牛久入管 100人ハンスト 5月以降拡大、長期拘束に抗議

 オーバーステイなどで退去強制令が出された外国人らを収容する東日本入国管理センター(茨城県牛久市)で、長期拘束に抗議して、約百人の収容者がハンガーストライキをしていることが、収容者の支援団体への取材で分かった。体調を崩して仮放免された二人が二週間後に再び収容されたため、収容者が猛反発し、過去最大規模になっている。 (宮本隆康)

 支援団体「牛久入管収容所問題を考える会」によると、ハンストは五月にイラン人男性が始め、他の収容者が続いた。体調を崩す人が相次ぎ、イラン人男性四人が今月九日、仮放免された。うち二人が二十二日、仮放免の延長手続きで東京都内の入管施設を訪れ、そのまま再収容された。
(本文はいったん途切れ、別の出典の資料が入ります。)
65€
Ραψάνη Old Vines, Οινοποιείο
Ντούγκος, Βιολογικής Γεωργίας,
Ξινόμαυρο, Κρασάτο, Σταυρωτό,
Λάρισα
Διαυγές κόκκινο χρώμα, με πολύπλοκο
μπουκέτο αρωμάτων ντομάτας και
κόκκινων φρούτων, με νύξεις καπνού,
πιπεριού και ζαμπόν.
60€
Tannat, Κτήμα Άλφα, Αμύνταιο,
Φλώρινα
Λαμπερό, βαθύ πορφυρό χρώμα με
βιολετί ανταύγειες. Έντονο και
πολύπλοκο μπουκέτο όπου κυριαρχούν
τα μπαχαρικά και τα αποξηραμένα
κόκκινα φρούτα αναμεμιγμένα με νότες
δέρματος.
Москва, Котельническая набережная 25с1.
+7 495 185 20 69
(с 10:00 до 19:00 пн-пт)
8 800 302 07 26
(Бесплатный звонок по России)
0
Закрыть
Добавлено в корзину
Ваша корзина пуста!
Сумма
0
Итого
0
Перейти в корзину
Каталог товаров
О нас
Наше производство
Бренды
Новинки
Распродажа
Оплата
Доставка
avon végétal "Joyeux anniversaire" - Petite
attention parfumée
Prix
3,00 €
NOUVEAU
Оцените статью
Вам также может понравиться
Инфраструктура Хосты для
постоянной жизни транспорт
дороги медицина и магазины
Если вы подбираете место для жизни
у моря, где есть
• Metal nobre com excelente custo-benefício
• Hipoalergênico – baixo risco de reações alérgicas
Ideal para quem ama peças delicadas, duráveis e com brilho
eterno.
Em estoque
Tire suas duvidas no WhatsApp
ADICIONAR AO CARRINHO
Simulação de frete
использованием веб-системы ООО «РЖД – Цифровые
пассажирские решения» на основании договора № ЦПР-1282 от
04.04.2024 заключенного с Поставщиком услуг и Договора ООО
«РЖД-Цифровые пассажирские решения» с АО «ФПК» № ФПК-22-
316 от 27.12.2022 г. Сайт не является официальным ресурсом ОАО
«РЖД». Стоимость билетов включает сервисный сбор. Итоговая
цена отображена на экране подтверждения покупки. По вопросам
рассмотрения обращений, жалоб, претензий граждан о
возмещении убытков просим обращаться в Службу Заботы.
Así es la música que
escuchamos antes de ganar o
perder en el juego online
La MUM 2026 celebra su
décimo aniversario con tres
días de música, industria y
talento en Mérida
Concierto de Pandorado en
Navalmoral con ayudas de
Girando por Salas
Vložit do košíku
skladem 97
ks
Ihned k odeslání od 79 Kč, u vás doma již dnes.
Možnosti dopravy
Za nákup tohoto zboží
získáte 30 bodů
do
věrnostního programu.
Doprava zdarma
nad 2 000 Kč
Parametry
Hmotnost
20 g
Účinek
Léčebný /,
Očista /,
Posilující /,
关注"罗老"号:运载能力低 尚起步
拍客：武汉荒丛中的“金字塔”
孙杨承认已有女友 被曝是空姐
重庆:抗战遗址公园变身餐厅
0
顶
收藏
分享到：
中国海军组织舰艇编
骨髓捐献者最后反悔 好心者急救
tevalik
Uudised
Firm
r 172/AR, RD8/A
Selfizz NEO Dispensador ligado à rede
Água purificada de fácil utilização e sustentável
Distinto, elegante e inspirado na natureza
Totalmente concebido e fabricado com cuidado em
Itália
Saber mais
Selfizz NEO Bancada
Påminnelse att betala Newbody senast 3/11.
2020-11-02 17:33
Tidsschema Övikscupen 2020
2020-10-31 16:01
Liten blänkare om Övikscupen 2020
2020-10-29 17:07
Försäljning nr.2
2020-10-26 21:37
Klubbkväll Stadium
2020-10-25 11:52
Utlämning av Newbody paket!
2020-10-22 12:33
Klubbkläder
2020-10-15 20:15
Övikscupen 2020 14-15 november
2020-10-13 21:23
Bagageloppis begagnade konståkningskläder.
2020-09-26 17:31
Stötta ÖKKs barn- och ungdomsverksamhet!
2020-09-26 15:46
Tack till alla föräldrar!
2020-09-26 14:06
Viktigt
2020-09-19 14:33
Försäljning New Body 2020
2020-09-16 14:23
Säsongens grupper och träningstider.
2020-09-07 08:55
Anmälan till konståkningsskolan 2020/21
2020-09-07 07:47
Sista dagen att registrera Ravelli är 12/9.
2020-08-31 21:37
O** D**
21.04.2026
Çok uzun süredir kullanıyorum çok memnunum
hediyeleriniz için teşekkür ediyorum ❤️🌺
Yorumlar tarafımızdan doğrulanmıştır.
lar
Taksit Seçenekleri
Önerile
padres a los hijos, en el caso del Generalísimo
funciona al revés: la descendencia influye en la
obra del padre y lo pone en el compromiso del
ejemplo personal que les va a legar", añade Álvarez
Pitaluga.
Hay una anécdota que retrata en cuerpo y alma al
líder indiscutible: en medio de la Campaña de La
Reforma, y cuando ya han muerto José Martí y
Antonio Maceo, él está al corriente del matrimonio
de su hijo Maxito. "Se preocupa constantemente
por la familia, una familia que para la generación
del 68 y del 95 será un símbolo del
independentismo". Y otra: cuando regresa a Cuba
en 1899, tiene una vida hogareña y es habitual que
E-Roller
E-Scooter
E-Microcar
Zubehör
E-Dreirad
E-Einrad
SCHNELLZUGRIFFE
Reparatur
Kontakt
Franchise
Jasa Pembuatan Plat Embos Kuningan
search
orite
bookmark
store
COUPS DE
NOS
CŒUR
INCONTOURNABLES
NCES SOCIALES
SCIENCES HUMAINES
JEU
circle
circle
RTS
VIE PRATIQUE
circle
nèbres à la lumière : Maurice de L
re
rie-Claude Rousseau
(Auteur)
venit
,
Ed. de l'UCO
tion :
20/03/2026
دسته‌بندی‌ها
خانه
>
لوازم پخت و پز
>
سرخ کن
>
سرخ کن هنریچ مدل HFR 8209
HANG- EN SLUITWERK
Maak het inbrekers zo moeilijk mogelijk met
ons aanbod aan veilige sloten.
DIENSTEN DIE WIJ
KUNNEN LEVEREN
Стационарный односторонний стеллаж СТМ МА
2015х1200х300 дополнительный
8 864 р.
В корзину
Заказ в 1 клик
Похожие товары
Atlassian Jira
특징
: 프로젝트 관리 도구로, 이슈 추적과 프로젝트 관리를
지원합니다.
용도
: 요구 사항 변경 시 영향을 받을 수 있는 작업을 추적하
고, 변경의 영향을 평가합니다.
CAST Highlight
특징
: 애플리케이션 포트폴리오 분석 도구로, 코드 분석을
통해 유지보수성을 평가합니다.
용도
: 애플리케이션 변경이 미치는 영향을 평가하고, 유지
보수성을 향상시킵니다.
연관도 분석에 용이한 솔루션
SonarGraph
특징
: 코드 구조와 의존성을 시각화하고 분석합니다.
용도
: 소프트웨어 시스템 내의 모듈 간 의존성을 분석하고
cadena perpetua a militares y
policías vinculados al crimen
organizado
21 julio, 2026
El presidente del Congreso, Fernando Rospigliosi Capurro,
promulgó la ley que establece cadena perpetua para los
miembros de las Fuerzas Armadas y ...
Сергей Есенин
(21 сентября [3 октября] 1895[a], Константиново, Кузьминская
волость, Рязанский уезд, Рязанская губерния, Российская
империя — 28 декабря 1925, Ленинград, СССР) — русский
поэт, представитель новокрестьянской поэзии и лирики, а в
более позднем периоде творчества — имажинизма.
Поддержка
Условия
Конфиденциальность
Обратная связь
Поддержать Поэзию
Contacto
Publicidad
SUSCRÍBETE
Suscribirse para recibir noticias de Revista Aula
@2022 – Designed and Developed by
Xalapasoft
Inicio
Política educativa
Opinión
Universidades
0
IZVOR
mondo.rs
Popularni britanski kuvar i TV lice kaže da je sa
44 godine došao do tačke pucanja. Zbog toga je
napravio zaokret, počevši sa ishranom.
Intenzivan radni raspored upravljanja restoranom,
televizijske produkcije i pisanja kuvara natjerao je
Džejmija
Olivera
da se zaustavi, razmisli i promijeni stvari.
 再収容された男性(51)は面会での取材に「まだ目まいも残るのに信じられない。驚いた。だまされた、と他のみんなも怒っている」と話した。別の収容者は「怒ってハンストをする人が増えた。もっとひどくなる」と話している。

 会の田中喜美子代表は二十四日に会見し「これほどの人数の長期間ハンストは初めて。ハンストが増えたため、見せしめに再収容したのだろう」と指摘。会は同日、出入国在留管理庁とセンターに長期収容者の釈放を申し入れた。

 センターは約三百二十人を収容している。渉外担当者は取材に「体調不良での仮放免はあるが、回復し、理由が払しょくされれば、再収容するのが基本。ハンストをすれば仮放免になるというのなら、収容制度が壊れる。ハンストは無駄と理解させなければいけない」と回答した。

 政府は、外国人受け入れ策を拡大する一方、非正規滞在者への対応を厳格化し、入管施設での長期収容者が増加。ハンストやトラブルが頻発し、六月には別の施設でナイジェリア人男性がハンスト後、拒食症とみられる症状で死亡した。国連拷問禁止委員会は二〇〇七年、入管施設での無期限の身柄拘束を「国際的人権保障の感覚からすると非常識」と批判し、上限の設定を勧告している。

<非正規滞在外国人の収容> 滞在期限を過ぎたオーバーステイや、就労ビザを持たない労働などで、退去強制令書を出された外国人は、入管の収容施設に拘束される。難民申請中に収容される人も多い。体調、家族の状況、逃亡の可能性などを考慮し、一般社会での生活を認める「仮放免」の制度もある。